Edinburgh Fringe 2016
Low Down
Brilliant slapstick – very witty – politically well informed – provokes serious thought
Review
David Benson’s Boris is bumptious, rumbustious and brazen: just like the real life one: Boris states, almost before the stage lighting is fully up, that he wants to win the Festival Comedy Award: your Reviewer agrees. This is a wicked tour de force and ticks all the boxes that the very best of political satire should tick – firmly rooted in sophisticated political knowledge, every barb hits the bull’s eye; and every barb could be true – the character of the target is uncannily believable (this Boris, is so Boris) – cruel at times it may be, but it is always very, very funny.
Boris in real life always seems to be unprepared, always improvising ( he has to, to escape from the elephant traps of his own making into which he falls), and this is the quality of the script itself – or was it all improvised? Like the Boris we love/loathe, it captured his character of skilfully organised chaos: this very well constructed piece was written by Tom Crawshaw and directed by Yaz Al-Shaater – but was it a structured improvisation or fully scripted? Either way Benson’s performance struck brilliantly that machiavellian quality of Johnsonian improvisation: he handled a complex character with dexterity: whatever, it was a stunning performance. Benson is most ably supported by Joanna Bending, playing Boris’s exasperated ‘Director’, who skilfully changes the mood from farce to deadly serious attack at will and at these moments we question Theresa May’s wisdom in this surprising appointment ( some my think) as Foreign Secretary…but just as we’re on the point of considering his suitability, the sceptical Director and we ourselves are put in our place by an unexpected response from Boris in fluent French: a clever device which reassures us, unquestioningly, he is ‘the right man for job’.
One gaff after another is instantly, imaginatively explained away with an hilarious and preposterous excuse – and what is more he’s done it all his life! We’re taken back to his Eton days where Cameron Minor was privy to Boris’s decidedly dubious activities and tactics; and it is his tactics, which he employs when the going gets tough and seems, so far at least, infuriatingly, get him off the hook every time: and even sometimes even end in promotion of some sort!. Over and over again Boris invents an absurd fable to escape punishment, coated in charm, and delivered in a self-deprecating manner. His boyish tousle-haired technique also worked well in his seduction of women.
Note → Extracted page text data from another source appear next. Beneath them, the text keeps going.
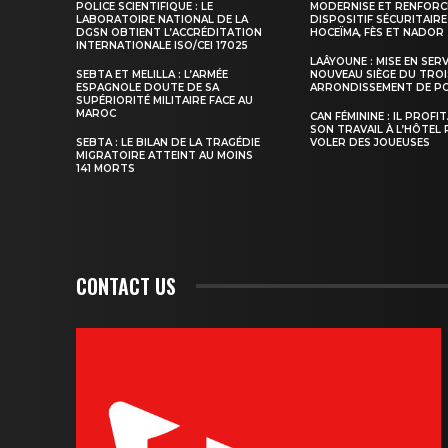
POLICE SCIENTIFIQUE : LE
MODERNISE ET RENFORC
LABORATOIRE NATIONAL DE LA
DISPOSITIF SÉCURITAIRE
DGSN OBTIENT L’ACCRÉDITATION
HOCEÏMA, FÈS ET NADOR
INTERNATIONALE ISO/CEI 17025
LAÂYOUNE : MISE EN SER
SEBTA ET MELILLA : L’ARMÉE
NOUVEAU SIÈGE DU TROI
S'ABONNER MA
ESPAGNOLE DOUTE DE SA
ARRONDISSEMENT DE PO
SUPÉRIORITÉ MILITAIRE FACE AU
MAROC
CAN FÉMININE : IL PROFI
SON TRAVAIL À L’HÔTEL
SEBTA : LE BILAN DE LA TRAGÉDIE
VOLER DES JOUEUSES
MIGRATOIRE ATTEINT AU MOINS
141 MORTS
CONTACT US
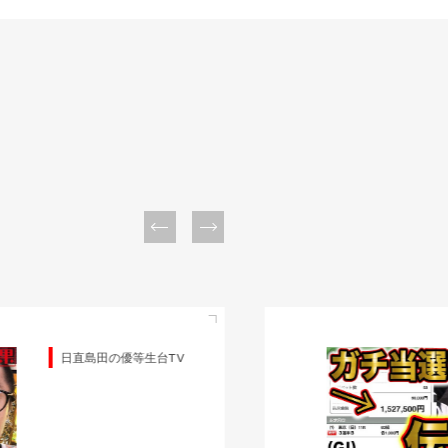
日直島田の優等生台TV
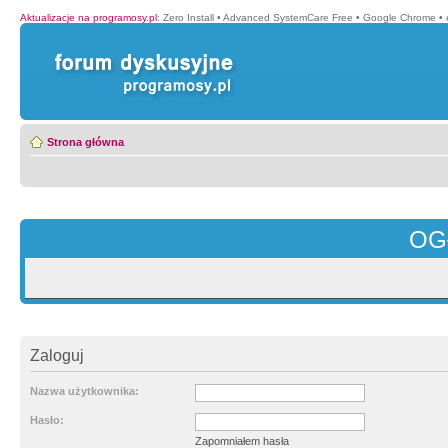
Aktualizacje na programosy.pl
:
Zero Install
•
Advanced SystemCare Free
•
Google Chrome
•
Strona główna
OG
Zaloguj
Nazwa użytkownika:
Hasło:
Zapomniałem hasła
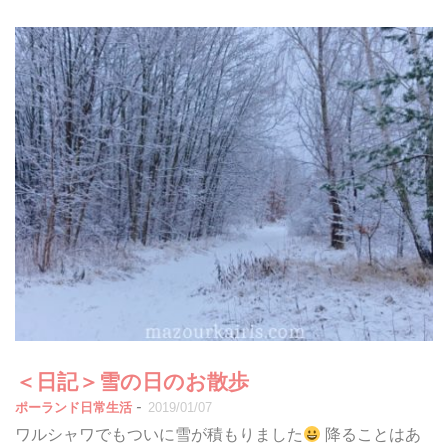
＜日記＞雪の日のお散歩
-
ポーランド日常生活
2019/01/07
ワルシャワでもついに雪が積もりました
降ることはあ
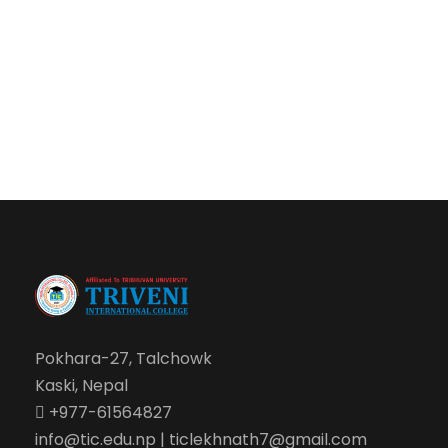
Pokhara-27, Talchowk
Kaski, Nepal
+977-61564827
info@tic.edu.np | ticlekhnath7@gmail.com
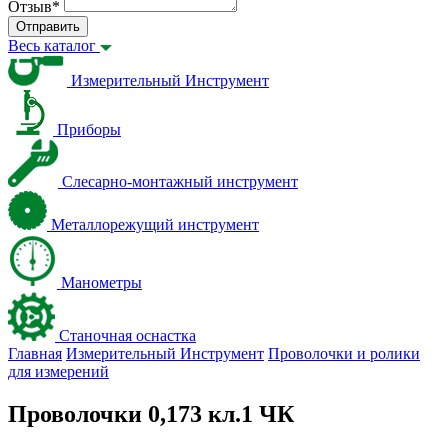
Отзыв
*
Отправить
Весь каталог
Измерительный Инструмент
Приборы
Слесарно-монтажный инструмент
Металлорежущий инструмент
Манометры
Станочная оснастка
Главная
Измерительный Инструмент
Проволочки и ролики
для измерений
Проволочки 0,173 кл.1 ЧК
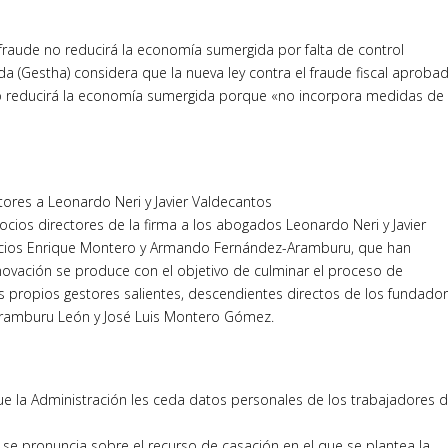
 fraude no reducirá la economía sumergida por falta de control
nda (Gestha) considera que la nueva ley contra el fraude fiscal aproba
o reducirá la economía sumergida porque «no incorpora medidas de
res a Leonardo Neri y Javier Valdecantos
os directores de la firma a los abogados Leonardo Neri y Javier
 socios Enrique Montero y Armando Fernández-Aramburu, que han
enovación se produce con el objetivo de culminar el proceso de
os propios gestores salientes, descendientes directos de los fundado
Aramburu León y José Luis Montero Gómez.
e la Administración les ceda datos personales de los trabajadores d
0) se pronuncia sobre el recurso de casación en el que se plantea la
The suggestion is that he had a clear formula on the lines of ‘nobody knows this, but Boris isn’t my name – it’s Alexander’: and then by underling this confidence (as a random member of the audience discovers when he whispers in the hapless female’s ear) ‘ keep it to yourself’ thus encouraging her to be a partner in his serial philandering.
While still at school it is suggested that the seeds of his ruthless ambition to rule the world and the tactic of his cover-up buffoonery, were sown. Quite a nasty boy but we laugh without restraint and love his breaking of all rules. Perhaps we still do: but how long will he get away with it on the world stage? The one we live in, it is suggested, he wants to rule.
We Brits are a funny lot aren’t we? One of our most favourite hobbies is to prick the bubble of the Great and Good. Super Intelligence and Ruthless Ambition, and boasting about it, may be admired in our former Colony across the Pond, but they don’t go down so well here: Boris frequently up-casts his eyes to the Gods on Mount Olympus, but he’d better not join the Deity up there and boast about it, it’s high in the sky and we love to see the Mighty fall! Our Boris is smart enough to realise, however, the great PR value of getting stuck on a cable car crossing the Thames. Donald Trumps trumpeting wouldn’t work here: but the tousle-haired, mischievous schoolboy look who undermines all criticism with his frequently iterated “Mea Culpa, Mea Culpa”, seems to work a treat.
There is some involuntary Audience Participation, and on the night your Reviewer ( who nearly died of a heart attack when the woman next to him was picked to play Wiff Waff with him ( ping pong to you!), in a very funny sequence which rose from wit, through farce to high-level slapstick.
Was this the real Boris or not? This wonderfully satirical evening was no bit of frippery: it threw real mud to stick. Benson’s performance of this hysterical piece should most definitely be seen in London again: it’s an ice-cold diamond and should not evaporate, like so much of the brilliance on the fringe, into ‘thin air’: what about seeing Susan Hill’s eternally popular classic nightmare in The Woman In Black first, and then going on to a late-night venue and experiencing the nightmare of Boris as World King!?